◆ **Zadanie do wykonania**
Przetłumacz na język angielski to zdanie z tekstu o wyroku uniewinniającym w sprawie gier hazardowych: „Dla mniej wytrwałych już teraz w skrócie wyjaśnię, iż zdaniem sądu, przepisy ustawy o grach hazardowych (u.g.h.) zabraniające m. in. urządzania gier na automatach poza kasynami gier zostały uchwalone z naruszeniem prawa unijnego i jako takie nie mogą obowiązywać”.

◆ **Wybrany fragment**
****************

Ciekawe jest uzasadnienie wyrok uniewinniającego. Oto bowiem, jak piesze sąd w uzasadnieniu wyroku uniewinniającego, „zasadne okazało się żądanie uniewinnienia oskarżonego od popełnienia zarzucanego mu przestępstwa, ale nie z powodów naprowadzonych w środku odwoławczym (generalnie tam była argumentacja, że zarabianie na sprzedaży czasu dostępu do Internetu poprzez terminal internetowy, nie jest urządzaniem hazardu – RC), ale innych, szeroko podnoszonych w toku postępowania odwoławczego przez pełnomocnika interwenienta a które to Sąd Okręgowy miał obowiązek wzięcia pod uwagę z urzędu”.
Dla mniej wytrwałych już teraz w skrócie wyjaśnię, iż zdaniem sądu, przepisy ustawy o grach hazardowych (u.g.h.) zabraniające m. in. urządzania gier na automatach poza kasynami gier zostały uchwalone z naruszeniem prawa unijnego i jako takie nie mogą obowiązywać.

****************

◆ **Sekcja danych**
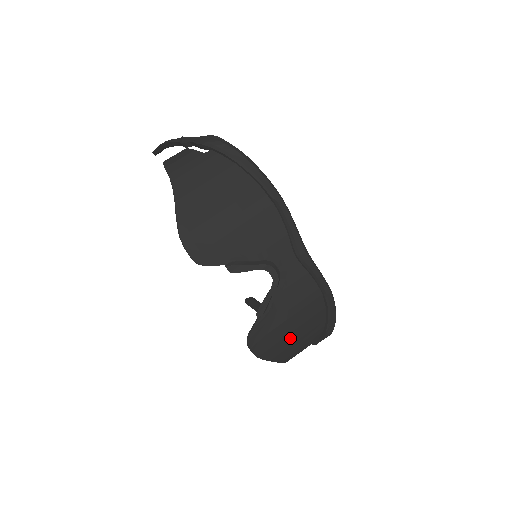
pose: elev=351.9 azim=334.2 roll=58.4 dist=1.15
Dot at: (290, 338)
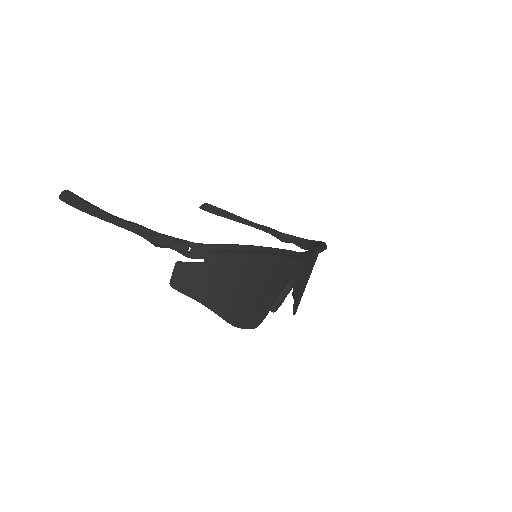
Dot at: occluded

****************

◆ **Poprawna odpowiedź**
For the less persistent, I will briefly explain right away that, in the court's view, the provisions of the Gambling Act (u.g.h.) prohibiting, among other things, the operation of games on gaming machines outside casinos were enacted in breach of EU law and, as such, cannot be in force.